Prison ratings show ups and downs
The Invercargill Prison has dropped its performance in the past three months while the Otago Corrections Facility has improved, the Department of Corrections says.
A three-monthly performance table issued by the department yesterday says Invercargill Prison has dropped a category while the Otago Corrections Facility has jumped from the bottom category to exceeding its performance targets.
Each prison is given a performance grade of exceptional, exceeding, effective, or needs improvement, based on a range of custodial and rehabilitation performance indicators.
The table shows that in March Invercargill Prison was rated as exceeding performance targets, but in June it had been downgraded one notch to being "effective".

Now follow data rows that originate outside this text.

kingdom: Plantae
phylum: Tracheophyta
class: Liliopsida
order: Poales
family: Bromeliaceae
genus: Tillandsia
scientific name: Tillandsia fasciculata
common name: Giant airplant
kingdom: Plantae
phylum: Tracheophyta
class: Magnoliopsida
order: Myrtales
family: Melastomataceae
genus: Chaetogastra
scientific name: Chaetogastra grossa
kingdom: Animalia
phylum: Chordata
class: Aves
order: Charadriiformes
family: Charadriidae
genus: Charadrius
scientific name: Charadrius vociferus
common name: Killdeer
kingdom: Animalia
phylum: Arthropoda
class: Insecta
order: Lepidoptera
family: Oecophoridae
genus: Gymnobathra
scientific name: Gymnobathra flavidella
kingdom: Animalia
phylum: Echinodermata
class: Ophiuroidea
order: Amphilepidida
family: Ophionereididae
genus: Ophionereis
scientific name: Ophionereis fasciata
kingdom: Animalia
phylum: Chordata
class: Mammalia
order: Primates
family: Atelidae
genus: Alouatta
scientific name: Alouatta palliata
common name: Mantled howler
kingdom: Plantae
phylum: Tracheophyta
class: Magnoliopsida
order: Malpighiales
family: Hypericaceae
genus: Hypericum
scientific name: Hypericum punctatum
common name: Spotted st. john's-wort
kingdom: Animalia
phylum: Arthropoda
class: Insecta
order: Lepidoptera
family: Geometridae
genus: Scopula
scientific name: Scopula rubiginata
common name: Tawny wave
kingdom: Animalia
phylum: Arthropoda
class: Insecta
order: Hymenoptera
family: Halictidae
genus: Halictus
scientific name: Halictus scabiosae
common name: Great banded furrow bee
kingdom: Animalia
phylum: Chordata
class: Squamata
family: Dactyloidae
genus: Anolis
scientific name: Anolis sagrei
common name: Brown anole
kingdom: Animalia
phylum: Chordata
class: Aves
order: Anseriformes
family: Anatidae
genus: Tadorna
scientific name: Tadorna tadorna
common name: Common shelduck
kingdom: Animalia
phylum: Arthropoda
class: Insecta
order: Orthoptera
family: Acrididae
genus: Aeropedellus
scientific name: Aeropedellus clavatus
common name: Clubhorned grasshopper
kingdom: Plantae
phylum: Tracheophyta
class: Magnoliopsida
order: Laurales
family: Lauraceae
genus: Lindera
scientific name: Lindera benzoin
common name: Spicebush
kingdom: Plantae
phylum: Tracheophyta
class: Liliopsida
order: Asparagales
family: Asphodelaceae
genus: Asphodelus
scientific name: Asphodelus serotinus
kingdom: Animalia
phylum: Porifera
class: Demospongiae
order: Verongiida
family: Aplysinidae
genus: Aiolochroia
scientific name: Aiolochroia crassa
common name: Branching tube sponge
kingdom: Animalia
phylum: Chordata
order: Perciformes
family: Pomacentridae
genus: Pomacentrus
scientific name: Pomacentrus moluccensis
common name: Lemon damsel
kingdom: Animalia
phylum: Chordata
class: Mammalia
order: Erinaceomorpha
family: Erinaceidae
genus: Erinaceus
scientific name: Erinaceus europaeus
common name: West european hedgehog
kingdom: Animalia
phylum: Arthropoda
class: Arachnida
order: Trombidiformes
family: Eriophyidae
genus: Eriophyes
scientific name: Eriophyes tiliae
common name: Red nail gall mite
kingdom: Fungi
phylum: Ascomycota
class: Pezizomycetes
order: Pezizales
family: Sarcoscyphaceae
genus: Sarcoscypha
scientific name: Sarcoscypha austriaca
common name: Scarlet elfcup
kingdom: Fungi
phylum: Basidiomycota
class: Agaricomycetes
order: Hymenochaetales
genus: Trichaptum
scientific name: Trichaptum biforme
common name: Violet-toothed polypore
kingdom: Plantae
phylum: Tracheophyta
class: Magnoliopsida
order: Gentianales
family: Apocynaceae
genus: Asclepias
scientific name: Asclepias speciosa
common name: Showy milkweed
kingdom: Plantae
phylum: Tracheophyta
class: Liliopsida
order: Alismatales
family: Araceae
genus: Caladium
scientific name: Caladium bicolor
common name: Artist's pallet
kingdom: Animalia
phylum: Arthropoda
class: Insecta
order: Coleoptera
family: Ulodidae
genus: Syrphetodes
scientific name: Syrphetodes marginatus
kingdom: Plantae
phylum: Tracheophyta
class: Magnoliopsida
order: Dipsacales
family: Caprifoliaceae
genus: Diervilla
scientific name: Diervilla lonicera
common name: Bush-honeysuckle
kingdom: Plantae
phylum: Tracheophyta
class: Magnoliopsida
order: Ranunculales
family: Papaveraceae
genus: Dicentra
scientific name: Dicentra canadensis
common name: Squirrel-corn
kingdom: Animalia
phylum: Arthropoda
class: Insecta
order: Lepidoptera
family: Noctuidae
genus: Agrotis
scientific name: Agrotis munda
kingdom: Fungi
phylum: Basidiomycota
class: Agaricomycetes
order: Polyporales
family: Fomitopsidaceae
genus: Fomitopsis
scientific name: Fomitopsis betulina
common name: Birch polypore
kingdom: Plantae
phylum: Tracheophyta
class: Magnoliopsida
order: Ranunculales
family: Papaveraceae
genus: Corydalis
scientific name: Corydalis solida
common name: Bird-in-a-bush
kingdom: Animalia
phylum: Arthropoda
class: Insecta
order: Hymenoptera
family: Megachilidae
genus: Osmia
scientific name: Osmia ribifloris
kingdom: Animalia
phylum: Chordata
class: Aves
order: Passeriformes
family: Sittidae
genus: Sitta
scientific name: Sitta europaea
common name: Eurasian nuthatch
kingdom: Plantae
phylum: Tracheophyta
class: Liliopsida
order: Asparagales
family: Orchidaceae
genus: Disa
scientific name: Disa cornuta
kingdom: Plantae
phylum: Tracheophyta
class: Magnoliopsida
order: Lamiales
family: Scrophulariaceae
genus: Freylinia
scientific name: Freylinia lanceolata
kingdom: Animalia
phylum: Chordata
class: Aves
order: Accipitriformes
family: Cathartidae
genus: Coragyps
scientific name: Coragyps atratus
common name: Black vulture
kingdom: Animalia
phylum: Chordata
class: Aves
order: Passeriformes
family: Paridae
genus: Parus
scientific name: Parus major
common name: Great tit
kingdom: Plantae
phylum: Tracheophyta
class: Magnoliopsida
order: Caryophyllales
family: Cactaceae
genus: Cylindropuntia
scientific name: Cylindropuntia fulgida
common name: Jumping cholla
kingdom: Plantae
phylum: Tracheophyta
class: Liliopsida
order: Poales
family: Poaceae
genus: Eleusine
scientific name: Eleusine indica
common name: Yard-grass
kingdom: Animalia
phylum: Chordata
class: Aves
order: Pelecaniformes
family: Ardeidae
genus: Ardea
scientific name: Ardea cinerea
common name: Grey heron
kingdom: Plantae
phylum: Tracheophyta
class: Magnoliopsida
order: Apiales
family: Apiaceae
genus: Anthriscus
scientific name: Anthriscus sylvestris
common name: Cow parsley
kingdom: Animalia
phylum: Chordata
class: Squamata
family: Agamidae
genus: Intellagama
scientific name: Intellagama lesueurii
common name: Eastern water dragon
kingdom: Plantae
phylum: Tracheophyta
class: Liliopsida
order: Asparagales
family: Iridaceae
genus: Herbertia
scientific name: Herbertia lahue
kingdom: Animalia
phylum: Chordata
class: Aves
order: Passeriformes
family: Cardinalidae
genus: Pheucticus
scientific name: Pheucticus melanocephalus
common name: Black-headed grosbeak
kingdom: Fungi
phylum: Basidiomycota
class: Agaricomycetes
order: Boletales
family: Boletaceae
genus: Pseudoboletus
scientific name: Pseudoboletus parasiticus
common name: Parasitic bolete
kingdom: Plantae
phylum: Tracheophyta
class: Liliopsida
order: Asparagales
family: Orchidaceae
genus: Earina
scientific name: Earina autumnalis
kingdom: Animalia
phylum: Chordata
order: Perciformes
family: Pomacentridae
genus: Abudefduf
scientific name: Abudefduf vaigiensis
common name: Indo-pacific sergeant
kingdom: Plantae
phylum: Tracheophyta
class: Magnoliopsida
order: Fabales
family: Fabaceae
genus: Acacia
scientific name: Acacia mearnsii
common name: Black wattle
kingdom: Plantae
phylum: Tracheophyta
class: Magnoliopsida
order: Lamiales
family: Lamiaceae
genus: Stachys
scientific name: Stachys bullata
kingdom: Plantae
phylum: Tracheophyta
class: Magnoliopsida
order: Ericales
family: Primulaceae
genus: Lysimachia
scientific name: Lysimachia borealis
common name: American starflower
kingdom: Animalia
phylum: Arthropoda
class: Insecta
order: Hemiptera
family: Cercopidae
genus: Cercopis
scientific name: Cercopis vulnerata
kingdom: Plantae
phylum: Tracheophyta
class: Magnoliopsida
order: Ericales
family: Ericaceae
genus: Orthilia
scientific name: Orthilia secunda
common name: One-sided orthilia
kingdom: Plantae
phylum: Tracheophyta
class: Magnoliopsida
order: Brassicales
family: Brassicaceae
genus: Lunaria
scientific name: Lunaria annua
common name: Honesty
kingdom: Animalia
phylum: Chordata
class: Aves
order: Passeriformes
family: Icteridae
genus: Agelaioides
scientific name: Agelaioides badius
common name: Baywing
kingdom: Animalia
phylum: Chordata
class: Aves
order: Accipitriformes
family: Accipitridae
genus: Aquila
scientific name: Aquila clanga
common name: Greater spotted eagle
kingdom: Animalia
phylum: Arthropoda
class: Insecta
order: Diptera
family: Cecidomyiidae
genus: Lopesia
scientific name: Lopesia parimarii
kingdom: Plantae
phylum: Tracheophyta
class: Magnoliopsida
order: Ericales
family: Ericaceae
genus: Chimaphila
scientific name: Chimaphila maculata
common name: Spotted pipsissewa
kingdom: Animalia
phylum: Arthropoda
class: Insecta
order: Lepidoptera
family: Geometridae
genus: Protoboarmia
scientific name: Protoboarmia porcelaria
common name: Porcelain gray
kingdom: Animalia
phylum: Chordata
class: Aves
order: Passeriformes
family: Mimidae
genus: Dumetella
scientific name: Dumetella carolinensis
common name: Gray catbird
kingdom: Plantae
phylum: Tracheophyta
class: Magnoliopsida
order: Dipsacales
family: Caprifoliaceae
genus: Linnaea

The Otago Corrections Facility, however, improved two categories in the three months, from "needs improvement" to exceeding performance targets.
A prison's performance can be affected by the number of assaults on staff and prisoners in both the serious and non-serious categories, the percentage of prisoners progressing in literacy and education and the number of self-harm threat-to-life incidents.
The Department of Corrections regional commissioner for the Southern region, Ian Bourke, said both prisons were doing well.
Invercargill Prison's grade declined slightly because of a problem with the delivery of an education programme. Work was under way to deal with the areas of concern, he said.
The improved grade of the Otago Corrections Facility reflected the fact there had been fewer adverse incidents at the prison, he said. Neither prison had any escapes, walkaways or unnatural deaths in the past year.
The Department of Corrections uses three steps to determine a prison's overall rating: At the first level key security measures like escapes and unnatural deaths will be checked.
If any of these happen, the prison will be classified as needing improvement, no matter how well it is doing in the next two measures.
At the next level, internal prison matters like the number of complaints, drug-testing results, and assaults are measured.
If these are not up to standard, the prison will be classified as needing improvement.
The third level measures some aspects of the ultimate goal of reducing re-offending, by increasing participation in programmes allowing prisoners to gain job skills and real jobs.